At first, she was not keen on the cookbook project. "In the end," Bragg writes, "the greatest obstacle to this book was finding a qualified person to write it because this, apparently, was not me. She has eaten my cooking with regret and pity and not some small amount of genuine fear that I might actually poison her with undercooked pork or poultry, poorly washed vegetables or alien spice."

But he won her over, and the result is as much memoir as cookbook. He writes that "the recipes themselves will meander, a little bit, because a recipe is a story like anything else." Put together, all those stories read like a lush and lyrical novel, sometimes hilarious, sometimes harrowing.

In and around those delicious tales, there are dozens of Margaret Bragg’s recipes. Many of them will appeal to a wide range of cooks — recipes for corn bread (no sugar!), beef short ribs, toasted coconut pie and the like.

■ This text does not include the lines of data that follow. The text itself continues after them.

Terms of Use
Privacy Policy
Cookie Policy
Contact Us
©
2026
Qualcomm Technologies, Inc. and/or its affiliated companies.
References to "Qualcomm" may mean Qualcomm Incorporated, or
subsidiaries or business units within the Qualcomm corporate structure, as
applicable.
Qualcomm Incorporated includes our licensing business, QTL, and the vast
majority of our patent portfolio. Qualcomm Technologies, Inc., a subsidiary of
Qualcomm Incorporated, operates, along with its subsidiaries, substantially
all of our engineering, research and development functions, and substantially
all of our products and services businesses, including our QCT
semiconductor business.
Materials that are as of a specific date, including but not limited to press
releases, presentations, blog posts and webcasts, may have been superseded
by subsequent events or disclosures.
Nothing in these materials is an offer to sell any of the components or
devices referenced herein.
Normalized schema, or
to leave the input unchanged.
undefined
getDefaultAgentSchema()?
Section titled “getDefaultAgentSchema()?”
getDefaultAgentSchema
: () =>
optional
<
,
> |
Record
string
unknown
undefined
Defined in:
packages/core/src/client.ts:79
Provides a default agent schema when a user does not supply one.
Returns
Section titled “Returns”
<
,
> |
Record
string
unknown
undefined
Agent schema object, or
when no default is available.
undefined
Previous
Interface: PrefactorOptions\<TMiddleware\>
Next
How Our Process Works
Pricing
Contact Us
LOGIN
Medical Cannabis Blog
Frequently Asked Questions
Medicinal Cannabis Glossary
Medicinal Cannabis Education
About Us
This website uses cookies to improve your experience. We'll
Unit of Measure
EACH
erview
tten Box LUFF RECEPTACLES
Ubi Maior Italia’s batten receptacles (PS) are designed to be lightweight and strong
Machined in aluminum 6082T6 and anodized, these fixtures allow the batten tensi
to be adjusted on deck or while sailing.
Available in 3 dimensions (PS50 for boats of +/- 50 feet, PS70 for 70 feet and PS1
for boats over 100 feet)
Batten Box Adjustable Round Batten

Others might put off the health-conscious among us, like the recipe for the Perfect Fried Egg. Its ingredient list:

• Lard

• Eggs

• Luck

• Salt and pepper (to taste)

But, as Bragg points out, his family’s traditional style of cooking — laced with salt and pork and lard and butter and enough carbs to give a personal trainer the vapors — is food for people who did hard physical labor every day, all day.

His mother, he writes, "laughed out loud when she first heard the term ‘farm-to-table.’ They had it in her day, too; they called it a flatbed truck. She knows her food is not the healthiest, yet her people live long, long lives, those not killed by gunfire, moonshine or machines."

It’s unlikely many cooks will essay the recipe for Baked Possum and Sweet Potatoes (one of the few credited to someone other than Margaret; it’s a specialty of her sister Juanita, and of course there’s a story about why). First, Bragg writes, you’d need to procure a live possum. Then, because those peculiar critters often consume carrion, you’d have to keep it for a week and feed it fruit or corn, "until you flush the nastiness from its system." Kill it and clean it and after that the recipe’s easy.

On the other hand, Bragg’s brother, asked if he’d ever eaten possum, said, "Not voluntarily." And it’s one of the few dishes Margaret Bragg disdains.

She did, however, learn one culinary use for possums from her mother, Ava Bundrum. As Bragg tells it, Ava was explaining to her 5-year-old daughter how to tell when to pick persimmons, a fruit that when green can peel the surface off your tongue: Look for a possum in the persimmon tree.

"?‘It’s how you know they’re ripe, for a possum won’t eat no persimmon if it’s not ripe,’ she lectured the little girl.

‘What,’ the girl asked, ‘if you ain’t got no possum?’?"

From possums and persimmons to pineapple upside down cake and pear preserves, The Best Cook in the World is finally about how cooking meals, and eating them, can be a powerful way of expressing love.

Last year, Bragg writes, his mother accidentally overcooked a Christmas ham "till it looked like an old, scorched baseball glove laid atop a desiccated bone." She was stricken, but her son assured her it was good, "if a little chewy. ... Because it is my prerogative to lie to my mother in times like these. Everyone else lied to her, too, right along beside me; we lined up to lie to her. We should all be loved like that old woman is."